■ **Dataset entries**
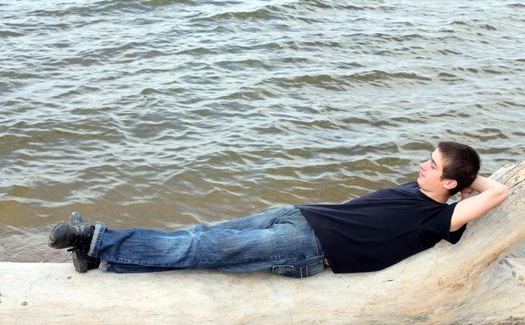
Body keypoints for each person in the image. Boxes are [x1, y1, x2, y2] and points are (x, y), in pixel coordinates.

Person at [48, 141, 509, 277]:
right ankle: (103, 259)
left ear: (451, 183)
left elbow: (498, 193)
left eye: (431, 166)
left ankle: (94, 239)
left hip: (307, 247)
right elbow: (461, 181)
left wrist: (468, 183)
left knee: (199, 248)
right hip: (299, 216)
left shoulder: (439, 216)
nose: (421, 167)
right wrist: (456, 179)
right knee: (200, 236)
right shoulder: (418, 190)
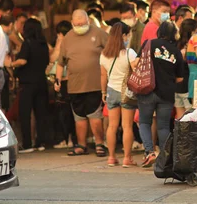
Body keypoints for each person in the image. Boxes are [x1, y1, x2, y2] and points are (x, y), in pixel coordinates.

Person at [54, 10, 108, 157]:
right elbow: (60, 63)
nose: (79, 26)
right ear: (72, 23)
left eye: (82, 24)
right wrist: (57, 80)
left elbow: (112, 52)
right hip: (75, 86)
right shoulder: (68, 38)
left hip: (95, 84)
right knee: (79, 117)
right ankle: (81, 145)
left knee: (95, 115)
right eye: (76, 24)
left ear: (88, 21)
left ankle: (99, 144)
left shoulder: (99, 34)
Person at [137, 21, 185, 168]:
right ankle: (165, 158)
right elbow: (180, 77)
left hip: (147, 90)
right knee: (163, 126)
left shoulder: (149, 44)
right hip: (167, 93)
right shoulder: (176, 51)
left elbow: (137, 62)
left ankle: (150, 152)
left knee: (144, 122)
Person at [100, 23, 139, 167]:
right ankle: (127, 158)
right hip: (126, 92)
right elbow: (137, 71)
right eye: (128, 35)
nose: (129, 37)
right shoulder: (129, 53)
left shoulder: (104, 54)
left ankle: (111, 157)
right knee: (127, 126)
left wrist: (103, 92)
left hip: (111, 91)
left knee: (112, 126)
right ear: (123, 36)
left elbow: (103, 75)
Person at [11, 18, 50, 153]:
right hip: (41, 82)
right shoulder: (44, 44)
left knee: (25, 114)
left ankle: (27, 144)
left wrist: (10, 64)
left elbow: (22, 61)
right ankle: (41, 142)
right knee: (40, 113)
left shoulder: (27, 43)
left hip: (27, 83)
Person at [50, 21, 78, 149]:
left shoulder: (63, 44)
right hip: (73, 80)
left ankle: (67, 139)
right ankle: (73, 139)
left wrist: (58, 43)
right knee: (72, 112)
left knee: (64, 112)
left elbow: (53, 58)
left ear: (60, 33)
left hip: (63, 80)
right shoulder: (74, 42)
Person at [175, 19, 195, 119]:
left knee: (180, 117)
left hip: (177, 86)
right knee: (189, 117)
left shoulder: (176, 44)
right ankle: (186, 135)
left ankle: (179, 135)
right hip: (187, 86)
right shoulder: (192, 46)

■ **Exercise**
Word for word, restate each line above, minus its pictures.

■ **Answer to this exercise**
Body keypoints for each person in the image. Boxes are [x1, y1, x2, y2] and points are (x, y), in pixel coordinates.

Person at [48, 141, 509, 277]:
right ankle: (103, 259)
left ear: (451, 183)
left elbow: (498, 193)
left eye: (431, 166)
left ankle: (94, 239)
left hip: (307, 247)
right elbow: (461, 181)
left wrist: (468, 183)
left knee: (199, 248)
right hip: (299, 216)
left shoulder: (439, 216)
nose: (421, 167)
right wrist: (456, 179)
right knee: (200, 236)
right shoulder: (418, 190)
Body keypoints for each person in the image. Boxes are [x1, y1, x2, y2] and points are (x, y), in pixel coordinates.

Person at [54, 10, 108, 157]:
right elbow: (60, 63)
nose: (79, 26)
right ear: (72, 23)
left eye: (82, 24)
right wrist: (57, 80)
left elbow: (112, 52)
right hip: (75, 86)
right shoulder: (68, 38)
left hip: (95, 84)
right knee: (79, 117)
right ankle: (81, 145)
left knee: (95, 115)
right eye: (76, 24)
left ear: (88, 21)
left ankle: (99, 144)
left shoulder: (99, 34)
Person at [137, 21, 185, 168]:
right ankle: (165, 158)
right elbow: (180, 77)
left hip: (147, 90)
right knee: (163, 126)
left shoulder: (149, 44)
right hip: (167, 93)
right shoulder: (176, 51)
left elbow: (137, 62)
left ankle: (150, 152)
left knee: (144, 122)
Person at [100, 23, 139, 167]:
right ankle: (127, 158)
right hip: (126, 92)
right elbow: (137, 71)
right eye: (128, 35)
nose: (129, 37)
right shoulder: (129, 53)
left shoulder: (104, 54)
left ankle: (111, 157)
right knee: (127, 126)
left wrist: (103, 92)
left hip: (111, 91)
left knee: (112, 126)
right ear: (123, 36)
left elbow: (103, 75)
Person at [11, 18, 50, 153]:
right hip: (41, 82)
right shoulder: (44, 44)
left knee: (25, 114)
left ankle: (27, 144)
left wrist: (10, 64)
left elbow: (22, 61)
right ankle: (41, 142)
right knee: (40, 113)
left shoulder: (27, 43)
left hip: (27, 83)
Person at [50, 21, 78, 149]:
left shoulder: (63, 44)
right hip: (73, 80)
left ankle: (67, 139)
right ankle: (73, 139)
left wrist: (58, 43)
right knee: (72, 112)
left knee: (64, 112)
left elbow: (53, 58)
left ear: (60, 33)
left hip: (63, 80)
right shoulder: (74, 42)
Person at [175, 19, 195, 119]:
left knee: (180, 117)
left hip: (177, 86)
right knee: (189, 117)
left shoulder: (176, 44)
right ankle: (186, 135)
left ankle: (179, 135)
right hip: (187, 86)
right shoulder: (192, 46)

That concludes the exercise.